§ What the task requires
Nothing in the listing may be skipped; repeat it all exactly.

§ Listed entries
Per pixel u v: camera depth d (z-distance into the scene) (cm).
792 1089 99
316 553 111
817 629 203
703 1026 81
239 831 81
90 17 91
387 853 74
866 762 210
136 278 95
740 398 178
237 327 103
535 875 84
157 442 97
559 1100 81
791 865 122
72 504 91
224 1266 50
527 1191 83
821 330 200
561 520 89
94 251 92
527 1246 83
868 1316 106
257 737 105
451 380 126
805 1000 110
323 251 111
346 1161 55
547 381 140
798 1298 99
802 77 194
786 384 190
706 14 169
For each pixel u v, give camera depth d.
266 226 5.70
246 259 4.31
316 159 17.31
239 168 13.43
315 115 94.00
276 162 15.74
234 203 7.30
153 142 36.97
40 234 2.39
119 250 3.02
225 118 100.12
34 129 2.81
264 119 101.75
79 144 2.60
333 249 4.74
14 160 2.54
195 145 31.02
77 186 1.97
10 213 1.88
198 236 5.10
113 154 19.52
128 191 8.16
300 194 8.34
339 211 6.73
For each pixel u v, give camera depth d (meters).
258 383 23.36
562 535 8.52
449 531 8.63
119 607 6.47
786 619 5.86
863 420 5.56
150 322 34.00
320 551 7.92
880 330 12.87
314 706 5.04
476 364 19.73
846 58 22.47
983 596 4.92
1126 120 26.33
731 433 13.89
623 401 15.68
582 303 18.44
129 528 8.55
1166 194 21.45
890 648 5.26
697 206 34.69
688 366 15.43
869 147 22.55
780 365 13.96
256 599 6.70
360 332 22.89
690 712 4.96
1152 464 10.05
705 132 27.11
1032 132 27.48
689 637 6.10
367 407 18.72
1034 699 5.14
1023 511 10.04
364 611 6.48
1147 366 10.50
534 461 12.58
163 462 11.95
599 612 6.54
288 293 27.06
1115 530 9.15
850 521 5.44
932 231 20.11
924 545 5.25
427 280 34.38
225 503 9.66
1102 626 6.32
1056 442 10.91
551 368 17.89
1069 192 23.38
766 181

§ Your solution
Per pixel u v: camera depth d (z-distance into the scene) (cm).
792 1089 99
316 553 111
817 629 203
703 1026 81
239 831 81
90 17 91
387 853 74
866 762 210
136 278 95
740 398 178
237 327 103
535 875 84
157 442 97
559 1100 81
791 865 122
72 504 91
224 1266 50
527 1191 83
821 330 200
561 520 89
94 251 92
527 1246 83
868 1316 106
257 737 105
451 380 126
805 1000 110
323 251 111
346 1161 55
547 381 140
798 1298 99
802 77 194
786 384 190
706 14 169
For each pixel u v, give camera depth d.
266 226 5.70
246 259 4.31
316 159 17.31
239 168 13.43
315 115 94.00
276 162 15.74
234 203 7.30
153 142 36.97
40 234 2.39
119 250 3.02
225 118 100.12
34 129 2.81
264 119 101.75
79 144 2.60
333 249 4.74
14 160 2.54
195 145 31.02
77 186 1.97
10 213 1.88
198 236 5.10
113 154 19.52
128 191 8.16
300 194 8.34
339 211 6.73
For each pixel u v, give camera depth d (meters).
258 383 23.36
562 535 8.52
449 531 8.63
119 607 6.47
786 619 5.86
863 420 5.56
150 322 34.00
320 551 7.92
880 330 12.87
314 706 5.04
476 364 19.73
846 58 22.47
983 596 4.92
1126 120 26.33
731 433 13.89
623 401 15.68
582 303 18.44
129 528 8.55
1166 194 21.45
890 648 5.26
697 206 34.69
688 366 15.43
869 147 22.55
780 365 13.96
256 599 6.70
360 332 22.89
690 712 4.96
1152 464 10.05
705 132 27.11
1032 132 27.48
689 637 6.10
367 407 18.72
1034 699 5.14
1023 511 10.04
364 611 6.48
1147 366 10.50
534 461 12.58
163 462 11.95
599 612 6.54
288 293 27.06
1115 530 9.15
850 521 5.44
932 231 20.11
924 545 5.25
427 280 34.38
225 503 9.66
1102 626 6.32
1056 442 10.91
551 368 17.89
1069 192 23.38
766 181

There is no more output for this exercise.